Understanding Early Mortgage Renewals



Most homeowners are aware that mortgage renewals should be approached in the same way as applying for a mortgage. Savvy homeowners do not simply sign the renewal contract that their lender sends them in the mail. They understand the importance of researching their options and reviewing other lenders. They may also employ the services of a broker. In other words, many homeowners look at this time as an opportunity to re-evaluate their finances and options rather than blindly renew a contract. But there is one consideration that does not receive as much ink when talking about mortgage strategies - the early renewal.

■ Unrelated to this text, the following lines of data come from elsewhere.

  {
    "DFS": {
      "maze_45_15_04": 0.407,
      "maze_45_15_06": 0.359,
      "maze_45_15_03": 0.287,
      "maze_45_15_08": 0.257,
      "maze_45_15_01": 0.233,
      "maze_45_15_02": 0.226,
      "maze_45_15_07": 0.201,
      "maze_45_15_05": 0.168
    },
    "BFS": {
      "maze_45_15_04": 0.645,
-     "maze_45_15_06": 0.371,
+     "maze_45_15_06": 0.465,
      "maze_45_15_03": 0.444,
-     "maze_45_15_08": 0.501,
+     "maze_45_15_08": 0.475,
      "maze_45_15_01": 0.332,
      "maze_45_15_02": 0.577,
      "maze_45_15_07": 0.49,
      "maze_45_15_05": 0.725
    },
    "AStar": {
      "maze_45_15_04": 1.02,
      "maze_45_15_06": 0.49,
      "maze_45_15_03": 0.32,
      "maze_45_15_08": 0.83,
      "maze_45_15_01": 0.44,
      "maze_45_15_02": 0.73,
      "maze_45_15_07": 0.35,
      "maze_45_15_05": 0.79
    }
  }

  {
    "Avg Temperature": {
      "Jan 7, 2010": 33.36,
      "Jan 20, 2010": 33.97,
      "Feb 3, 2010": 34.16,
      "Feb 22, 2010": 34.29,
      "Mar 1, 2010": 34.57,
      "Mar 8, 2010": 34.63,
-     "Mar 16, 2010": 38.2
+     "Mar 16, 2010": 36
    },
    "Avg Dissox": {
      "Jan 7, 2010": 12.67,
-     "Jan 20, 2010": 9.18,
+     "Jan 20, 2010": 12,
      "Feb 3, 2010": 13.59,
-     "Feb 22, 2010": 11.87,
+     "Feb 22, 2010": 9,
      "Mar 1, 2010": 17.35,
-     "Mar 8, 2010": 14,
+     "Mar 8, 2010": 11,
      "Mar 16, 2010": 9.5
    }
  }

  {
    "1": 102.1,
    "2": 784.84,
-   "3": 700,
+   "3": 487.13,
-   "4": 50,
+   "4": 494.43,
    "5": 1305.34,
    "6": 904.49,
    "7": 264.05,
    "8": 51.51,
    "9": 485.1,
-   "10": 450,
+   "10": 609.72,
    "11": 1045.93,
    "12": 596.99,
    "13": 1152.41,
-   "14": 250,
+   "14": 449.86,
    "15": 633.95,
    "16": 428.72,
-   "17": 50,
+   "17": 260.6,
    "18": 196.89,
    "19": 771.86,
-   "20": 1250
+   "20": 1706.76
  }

Early mortgage renewals are when you choose to renew your mortgage earlier than the specified end date of the mortgage contract. This option offers a major advantage to homeowners who hold a mortgage with an interest rate higher than what is currently offered. In other words, it provides a homeowner the opportunity to switch from a high interest rate mortgage to a lower one.

This can be a great strategy to lower how much interest you pay on a mortgage almost instantaneously. There are two ways that early mortgage renewals can be accomplished. The first is by canceling your current contract, paying a penalty, and locking in at a lower rate for a new term. This can be advantageous if you are at the beginning of your current contract and interest rates suddenly plummet. Or, it might be more advantageous to blend the two contracts together for an overall lower interest rate.

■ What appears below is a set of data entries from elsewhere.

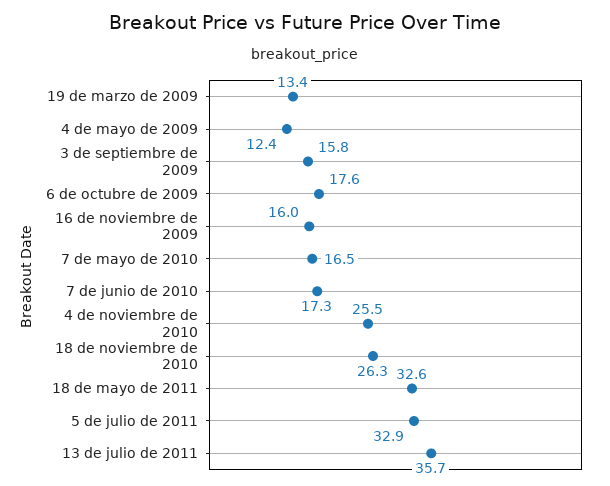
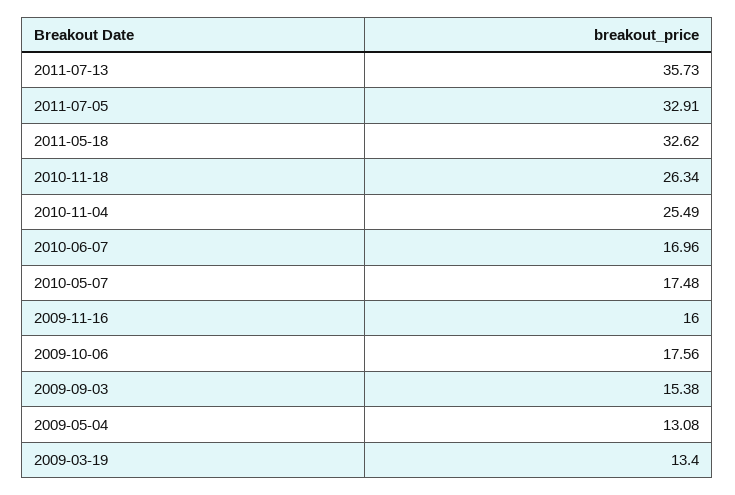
  {
    "19 de marzo de 2009": 13.4,
-   "4 de mayo de 2009": 12.4,
+   "4 de mayo de 2009": 13.08,
-   "3 de septiembre de 2009": 15.8,
+   "3 de septiembre de 2009": 15.38,
    "6 de octubre de 2009": 17.56,
    "16 de noviembre de 2009": 16,
-   "7 de mayo de 2010": 16.5,
+   "7 de mayo de 2010": 17.48,
-   "7 de junio de 2010": 17.3,
+   "7 de junio de 2010": 16.96,
    "4 de noviembre de 2010": 25.49,
    "18 de noviembre de 2010": 26.34,
    "18 de mayo de 2011": 32.62,
    "5 de julio de 2011": 32.91,
    "13 de julio de 2011": 35.73
  }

To illustrate, let's say that you hold a current mortgage contract that is 6% for a five-year term. You are already half way through your term with 2 ½ years left. You look around and see that interest rates are at 3%. If you were to pay the penalty and walk away from your current contract, you would have paid 6% for 2 ½ years, then signed on for a new mortgage with a new extended term for 3%. Or, you could blend the two contracts. This would mean that your lender allowed you to change your interest rate from 6 to 3% halfway through the term. You would still have 2 ½ years left on the term and could avoid the penalty. Over the course of the five-year term, you would have paid an average (a 'blend') of 4.5% interest.

Early mortgage renewals are also dependent on the lender. Most large banks allow their mortgage holders to do an early renewal within 120 days of the expiry of their term. They will offer this without penalty. And if homeowners are seeking to blend rates, most financial institutions will accommodate their clients without penalty in order to hold on their business. But sometimes it is worth paying the penalty to break the contract and choose a new mortgage or lender.

As interest rates hit historically low rates, all homeowners should be using this opportunity to consider early mortgage renewals. This may mean canceling an existing mortgage contract to take advantage of a new rate and term. Or, it may mean staying with an existing lender and blending rates. Either way, the low rates should be on every homeowner's radar.